あの日を身近な事として体験しているからこそ

九州の被害に心を痛めています。

私の知る限り、豪雨災害はその直後ではなく

時間の経過とともにその辛さが増していきます。

誤解を恐れずに言うと、災害直後は目の前のことがにわかに信じられず

ある意味ハイな状況で、目の前のことを客観視しながら対処する感じです。

ところが、2日、3日、1週間と経つにつれて

被害の程度、状況によって、各世帯ごとに復旧の度合いが全く異なってきます。

道路を挟んで右はなんともない。

左側は床上浸水で避難所生活。

そんなことがほんの数メートルで起きてしまいます。

2週間もすれば、かたや通勤や通学など普通の生活が始まり、

かたや避難所生活の上、我が家の復旧作業の毎日という

あまりに違った日常がほんのわずかな距離で営まれることになります。

被災された方も、運良く逃れた方も互いに気を使いながら過ごしていく

当然、互いに助け合いながら日々過ごしていくのですが、

やはりこの歴然とした差に、どこにも言いようのない気持ちの負担が増していきます。

時間の経過がこれほどにも残酷かと思えてきます。

ーー

水は高いところから低いところに流れます。

低いところに進路を妨げるものがあれば、それを破壊するか、避けてすすみます。

そしてまた低いとこをを探して流れていきます。

低いところに流れ着くと、溜まりとどまります。

2年前の災害を経験したことと、鳥の目になってみることで

豪雨の時の水はとこを流れようとするのか、少しだけ解るようになりました。

ーー

昨日の夕方になってやっと自分の置かれている状況に注意をはらいました。

地図を見て、航空写真を見て、2年前の爪痕を思いおこして

川のかたち、曲がり方、高いところ低いところ

壊れそうにない橋のあるところや、川底の浅いところ。

航空写真を川上から川下に向かって水になって下って

我が家にいる場合、いざという時どうすべきか真面目に考えました。

ーー

極端な言い方をすれば、災害は身近に起こらないとイメージできないものだと思います。

言い換えれば災害による「被害」がどんなものなのかイメージできない。

ビジュアルでの悲惨さは伝わっても、その被害が時間の経過と共にどうなるかまでは伝わらない。

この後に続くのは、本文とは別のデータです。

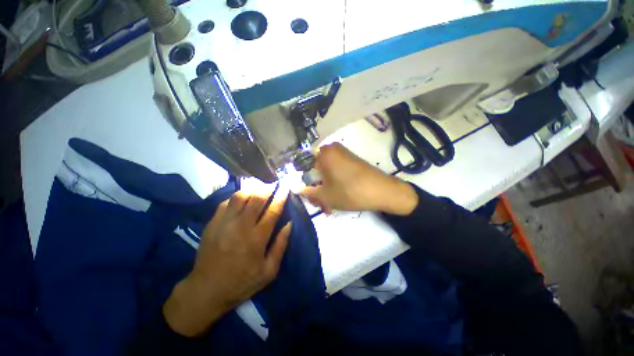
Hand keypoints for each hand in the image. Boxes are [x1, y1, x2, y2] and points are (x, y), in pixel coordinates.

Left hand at [163, 185, 290, 336]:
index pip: (272, 211)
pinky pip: (226, 202)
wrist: (206, 290)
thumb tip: (289, 224)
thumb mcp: (269, 271)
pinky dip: (237, 197)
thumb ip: (281, 245)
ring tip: (259, 188)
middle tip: (273, 184)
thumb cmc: (242, 282)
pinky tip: (242, 198)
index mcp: (257, 238)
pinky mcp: (212, 224)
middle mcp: (241, 227)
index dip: (281, 197)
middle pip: (256, 199)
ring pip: (240, 197)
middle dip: (267, 188)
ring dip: (252, 189)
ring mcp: (224, 223)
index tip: (285, 187)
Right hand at [300, 142, 417, 214]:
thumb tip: (298, 190)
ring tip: (328, 204)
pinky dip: (334, 183)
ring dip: (325, 187)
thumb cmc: (350, 191)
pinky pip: (337, 171)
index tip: (306, 193)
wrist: (383, 191)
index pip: (304, 164)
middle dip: (316, 187)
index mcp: (324, 153)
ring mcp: (344, 154)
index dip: (303, 180)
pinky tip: (336, 197)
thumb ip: (309, 193)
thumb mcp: (326, 196)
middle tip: (319, 202)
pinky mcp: (352, 161)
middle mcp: (332, 150)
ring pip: (327, 172)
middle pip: (316, 169)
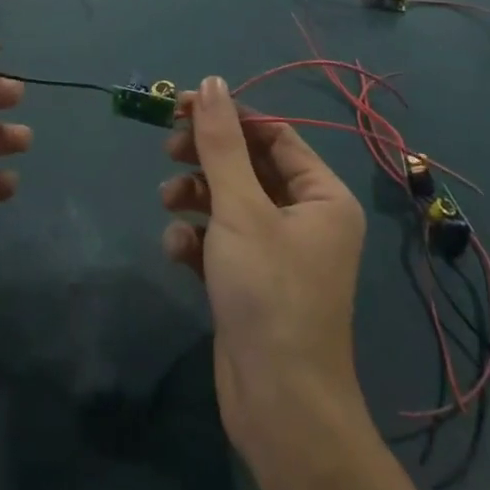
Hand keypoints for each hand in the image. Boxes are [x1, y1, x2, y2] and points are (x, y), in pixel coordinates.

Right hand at [159, 77, 366, 456]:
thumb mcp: (240, 208)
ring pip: (229, 202)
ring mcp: (276, 252)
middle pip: (247, 166)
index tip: (182, 106)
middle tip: (169, 149)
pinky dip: (196, 239)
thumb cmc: (269, 292)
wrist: (279, 407)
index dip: (228, 117)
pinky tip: (177, 251)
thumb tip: (212, 82)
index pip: (272, 135)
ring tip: (168, 201)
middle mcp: (304, 218)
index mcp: (321, 195)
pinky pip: (220, 241)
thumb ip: (221, 143)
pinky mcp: (249, 281)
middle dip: (206, 157)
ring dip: (195, 196)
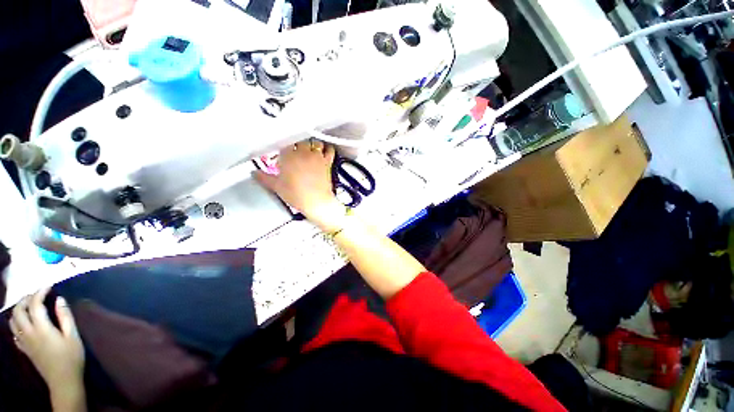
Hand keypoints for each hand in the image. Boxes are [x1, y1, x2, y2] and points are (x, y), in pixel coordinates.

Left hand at [10, 289, 84, 392]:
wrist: (63, 381)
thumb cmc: (71, 357)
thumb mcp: (73, 336)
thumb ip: (65, 317)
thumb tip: (59, 300)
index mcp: (41, 328)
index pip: (35, 305)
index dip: (39, 293)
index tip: (48, 287)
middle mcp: (29, 332)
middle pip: (19, 311)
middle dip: (26, 299)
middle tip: (37, 295)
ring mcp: (24, 342)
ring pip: (13, 321)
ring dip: (19, 310)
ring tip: (29, 306)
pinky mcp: (24, 348)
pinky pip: (14, 333)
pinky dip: (17, 323)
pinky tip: (24, 324)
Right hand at [255, 140, 345, 230]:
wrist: (316, 201)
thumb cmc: (297, 195)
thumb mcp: (277, 186)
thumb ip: (264, 177)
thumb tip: (256, 174)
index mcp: (288, 156)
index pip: (284, 143)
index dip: (282, 147)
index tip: (281, 152)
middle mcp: (303, 153)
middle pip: (300, 140)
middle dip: (296, 144)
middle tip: (294, 150)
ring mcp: (316, 157)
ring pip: (315, 142)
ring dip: (312, 144)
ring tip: (309, 150)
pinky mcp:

実際は起こってみないとわからないんだろうと思います。

少なくとも私はそうでした。

ーー

2020年の7月6日も過ぎ、七夕の夜も警報の中夜がふけてきました。

日本のどこかで大量の雨が降っています。

この雨が更なる災害を招かないように祈るばかりです。

2年前の豪雨災害の朝、驚きと共に写真を撮影している私にもこの後の復旧の大変さは想像すらできていなかった。